HKBN staff staking their salary in the name of digital transformation

The 'pain-gain' initiative is how the Hong Kong-based telco gets motivation for success out of its staff.

Hong Kong Broadband Network (HKBN) is in the midst of transforming its business from a traditional telecom into a technology services provider.

However, it has taken a different approach to spurring motivation among its staff along this journey, with those across the business staking a portion of their salary on the success of a project.

Speaking at Mulesoft Connect in Sydney earlier this month, HKBN co-owner and head of digital Samuel Hui said that the "pain-gain" initiative sees staff bet 20% of their salary before a project is undertaken. If the project succeeds, they get a "multiple" back; if it fails, the 20% is docked from salaries and given to charity.

"The telecom market in Hong Kong is actually quite competitive, because it's a small area with a lot of overlapping coverage and that's why we use a war zone kind of analogy quite a bit," Hui said.

See also: Digital transformation: A CXO's guide (ZDNet special report) | Download the report as a PDF (TechRepublic)

"In the past, IT would generally be seen as a weapons factory, and then the sales and marketing folks would be in the frontline in the trenches kind of fighting ... then they would send a memo back, create this weapon for me, push it out there, but then by then it was too late. So what we did very differently at HKBN was we actually brought the IT, brought the weapons specialists right into the frontline with us as we fight these battles."

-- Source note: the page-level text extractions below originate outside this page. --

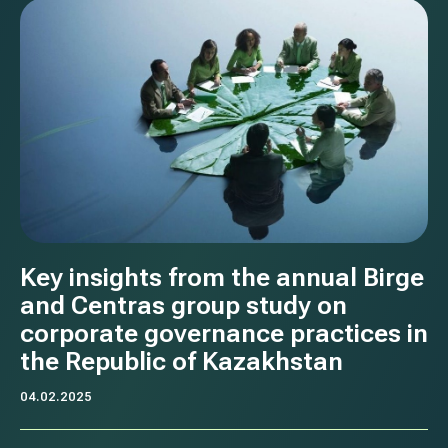
Key insights from the annual Birge
and Centras group study on
corporate governance practices in
the Republic of Kazakhstan
04.02.2025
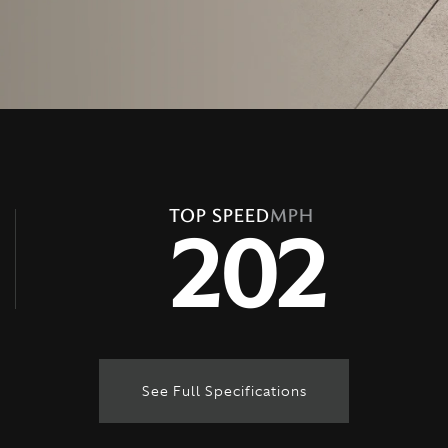
TOP SPEED
MPH
202
See Full Specifications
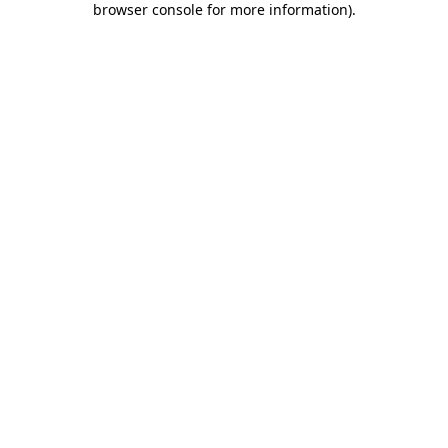
browser console for more information)
.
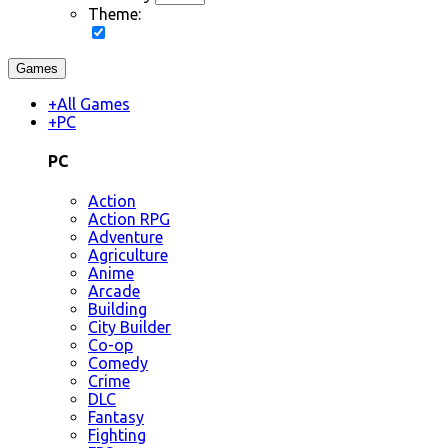
Theme:
Games
+
All Games
+
PC
PC
Action
Action RPG
Adventure
Agriculture
Anime
Arcade
Building
City Builder
Co-op
Comedy
Crime
DLC
Fantasy
Fighting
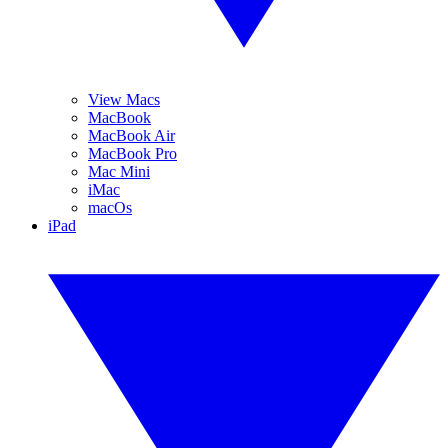
View Macs
MacBook
MacBook Air
MacBook Pro
Mac Mini
iMac
macOs
iPad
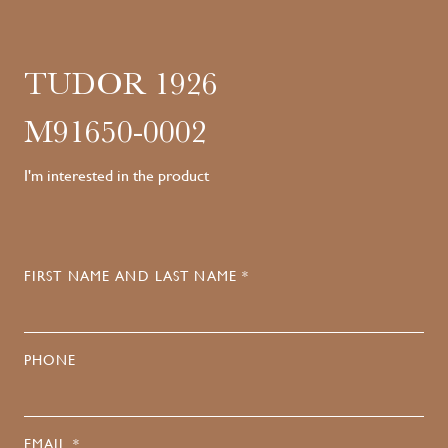
TUDOR 1926
M91650-0002
I'm interested in the product
FIRST NAME AND LAST NAME *
PHONE
EMAIL *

Each of the squads, Hui said, have a clear objective of what targets they need to hit. He said they're empowered enough such that they actually are able to "course correct, or create new weapons or use strategies" to achieve those objectives.

"The business side and the IT side, each of us have a core objective, is it increasing sales, is it increasing retention, etc, and each of these commanders actually put actual money into achieving these objectives and if we hit it, we get a multiple back from the company, if we don't hit it, the money that we put into this pot gets donated to charity, so good on both ways," he explained.

"That's what we call pain-gain and that's really how we started pulling business and IT closer together."

The 20% stake is made by all parts of the business, not just IT, with customer service and operations, and even partners such as those from Salesforce-owned Mulesoft are putting their own money on the line.

"When they say, 'Hey this is something that we really back, this digital transformation is something we really back, here's 20% of my salary into this product', then the executives take notice, because you're putting money on the line," Hui said.  "It all makes business sense because the increase in revenue that we generate from the business out of these projects well covers how much we're getting back, we're just getting a share of it."

HKBN is Hong Kong's second largest telco. Hui said the organisation currently boasts 1 in 3 families using its services, and on the enterprise side, 1 in 2 companies in Hong Kong.

"But we are only really capturing one-tenth of the whole industry revenue which means that there's quite a bit of value that we can bring additionally to our customers and that's really where our whole digital transformation journey comes from, how do we engage our customers more effectively, especially with such a large CRM database," Hui explained.

"How do we cross-sell, up-sell, create loyalty, etc to our customers from a brand and from an experience perspective -- and that's really the vision guiding along our journey with digital transformation."